Patients undergoing total body perfusion for open-heart surgery should receive an initial dose of not less than 150 units of heparin sodium per kilogram of body weight.  Frequently, a dose of 300 units of heparin sodium per kilogram of body weight is used for procedures estimated to last less than 60 minutes, or 400 units per kilogram for those estimated to last longer than 60 minutes.

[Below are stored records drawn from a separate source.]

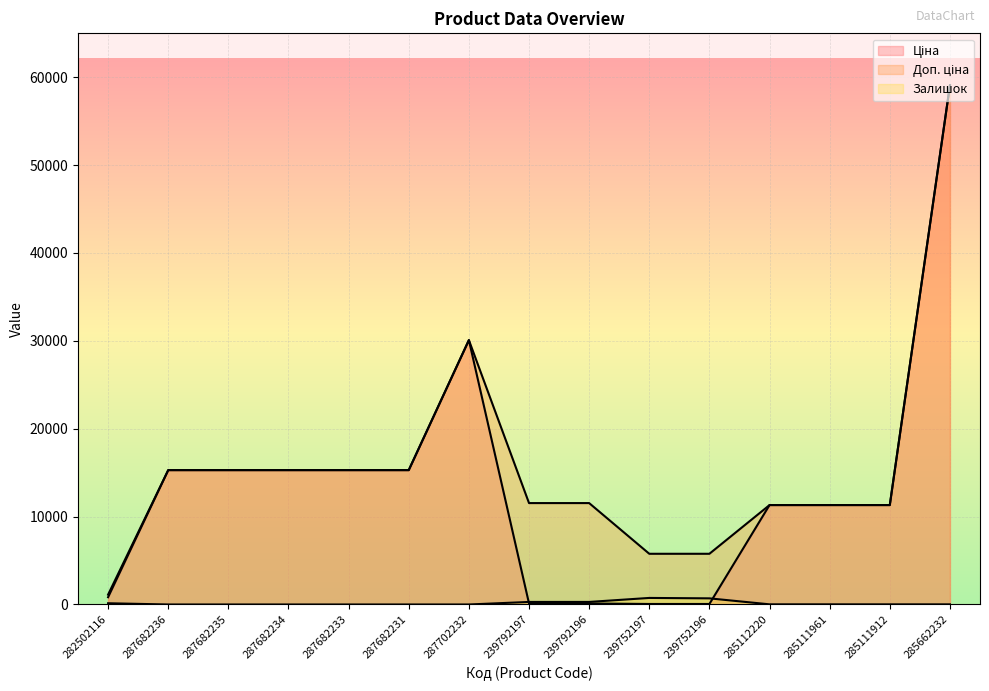

What is the difference between the Доп. ціна values at 287682236 and 285662232?

43787.7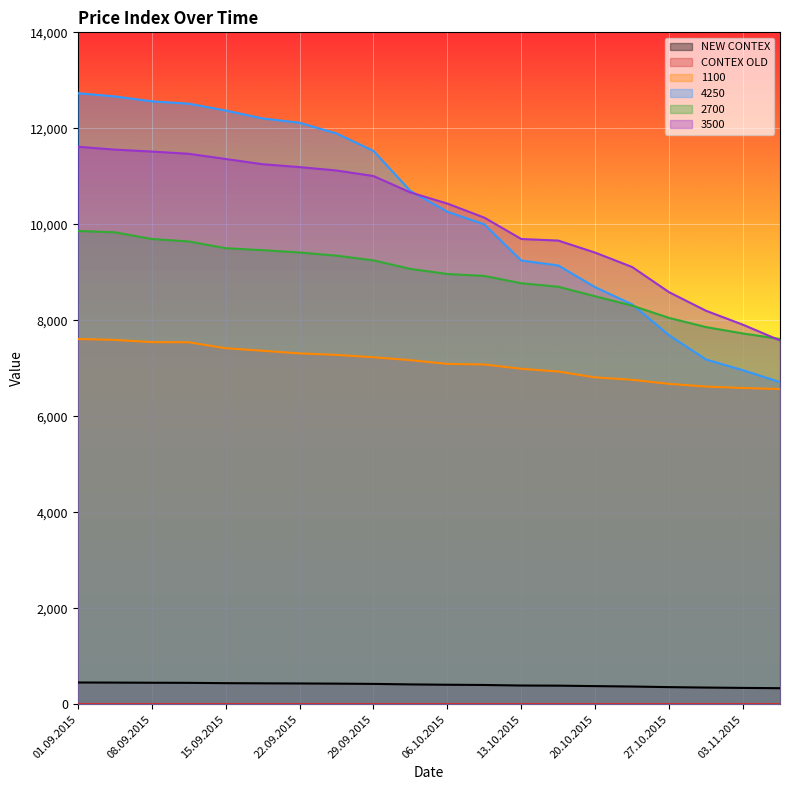

Between 06.10.2015 and 27.10.2015, which is larger?

06.10.2015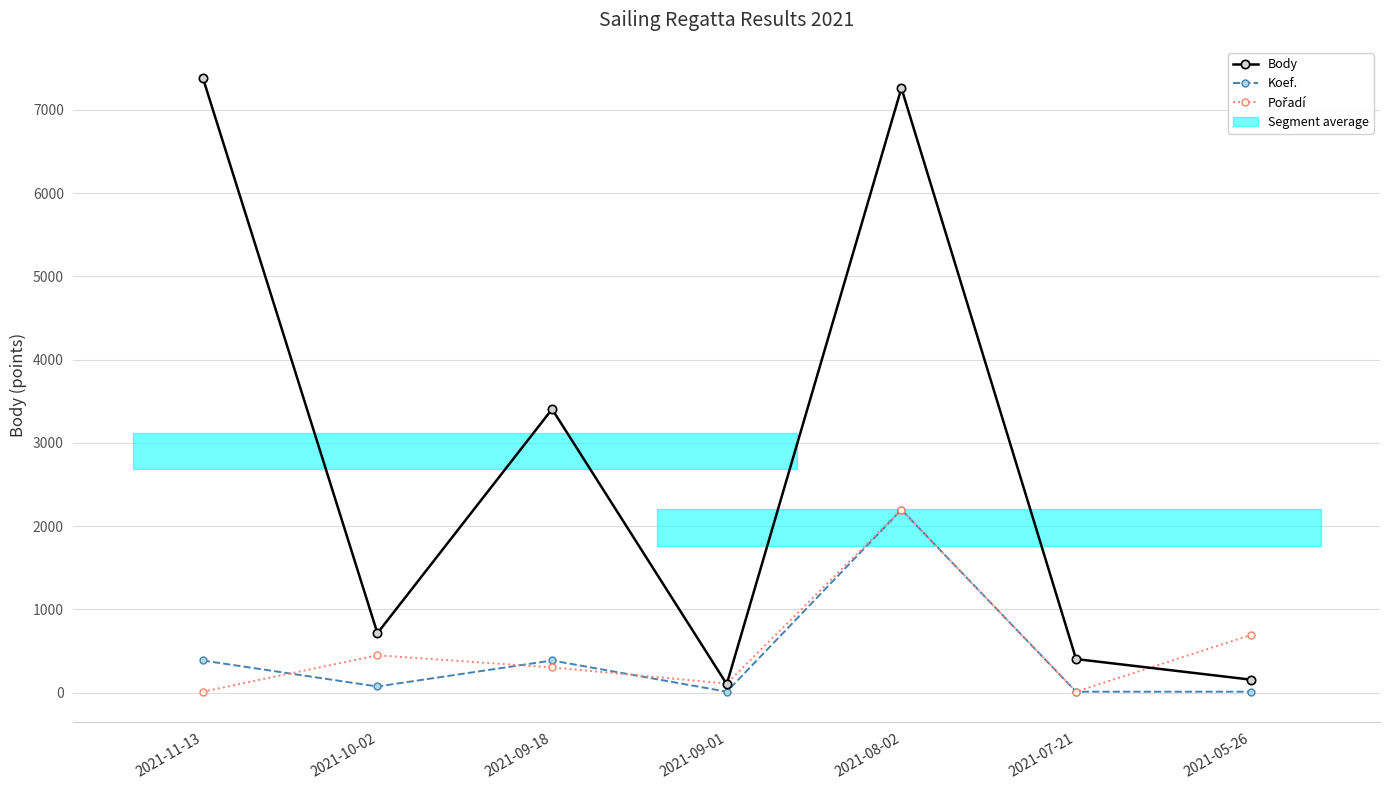

Reading left to right, extract all data points from this chart.

Body: 2021-11-13=7387.0	2021-10-02=713.0	2021-09-18=3404.0	2021-09-01=101.0	2021-08-02=7260.0	2021-07-21=402.0	2021-05-26=155.0
Koef.: 2021-11-13=384.8	2021-10-02=72.6	2021-09-18=384.8	2021-09-01=10.1	2021-08-02=2195.9	2021-07-21=10.1	2021-05-26=10.1
Pořadí: 2021-11-13=10.1	2021-10-02=447.3	2021-09-18=301.5	2021-09-01=107.2	2021-08-02=2195.9	2021-07-21=10.1	2021-05-26=690.1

Low-Dose Prophylaxis of Postoperative Thromboembolism

A number of well-controlled clinical trials have demonstrated that low-dose heparin prophylaxis, given just prior to and after surgery, will reduce the incidence of postoperative deep vein thrombosis in the legs (as measured by the I-125 fibrinogen technique and venography) and of clinical pulmonary embolism.  The most widely used dosage has been 5,000 units 2 hours before surgery and 5,000 units every 8 to 12 hours thereafter for seven days or until the patient is fully ambulatory, whichever is longer.  The heparin is given by deep subcutaneous injection in the arm or abdomen with a fine needle (25 to 26 gauge) to minimize tissue trauma.  A concentrated solution of heparin sodium is recommended.  Such prophylaxis should be reserved for patients over the age of 40 who are undergoing major surgery.  Patients with bleeding disorders and those having neurosurgery, spinal anesthesia, eye surgery or potentially sanguineous operations should be excluded, as well as patients receiving oral anticoagulants or platelet-active drugs (see WARNINGS ).  The value of such prophylaxis in hip surgery has not been established.  The possibility of increased bleeding during surgery or postoperatively should be borne in mind.  If such bleeding occurs, discontinuance of heparin and neutralization with protamine sulfate are advisable.  If clinical evidence of thromboembolism develops despite low-dose prophylaxis, full therapeutic doses of anticoagulants should be given unless contraindicated.  All patients should be screened prior to heparinization to rule out bleeding disorders, and monitoring should be performed with appropriate coagulation tests just prior to surgery.  Coagulation test values should be normal or only slightly elevated.  There is usually no need for daily monitoring of the effect of low-dose heparin in patients with normal coagulation parameters.

Extracorporeal Dialysis

Follow equipment manufacturers’ operating directions carefully.

Blood Transfusion

Addition of 400 to 600 USP units per 100 mL of whole blood is usually employed to prevent coagulation.  Usually, 7,500 USP units of heparin sodium are added to 100 mL of 0.9% Sodium Chloride Injection, USP (or 75,000 USP units/1,000 mL of 0.9% Sodium Chloride Injection, USP) and mixed; from this sterile solution, 6 to 8 mL are added per 100 mL of whole blood.

Laboratory Samples

Addition of 70 to 150 units of heparin sodium per 10 to 20 mL sample of whole blood is usually employed to prevent coagulation of the sample.  Leukocyte counts should be performed on heparinized blood within two hours after addition of the heparin.  Heparinized blood should not be used for isoagglutinin, complement, or erythrocyte fragility tests or platelet counts.

STORAGE

Store at 20° to 25°C (68° to 77°F) [see USP Controlled Room Temperature].

HOW SUPPLIED

Heparin Sodium Injection, USP (porcine), contains parabens and is available in multiple dose, flip-top vials, in packages of 25, as follows:

Product

No.

NDC

No.

 Strength

  Fill Volume                       

NP504011

63323-540-57

10,000 USP Heparin

units per 10 mL

(1,000 USP units per mL)

10 mL fill

in a 10 mL vial.

NP926201*

63323-262-55

5,000 USP Heparin

units per 1 mL

1 mL fill in

a 3 mL vial.

*Packaged in a plastic vial.

Use only if solution is clear and seal intact.

Do not use if solution is discolored or contains a precipitate.

This container closure is not made from natural rubber latex.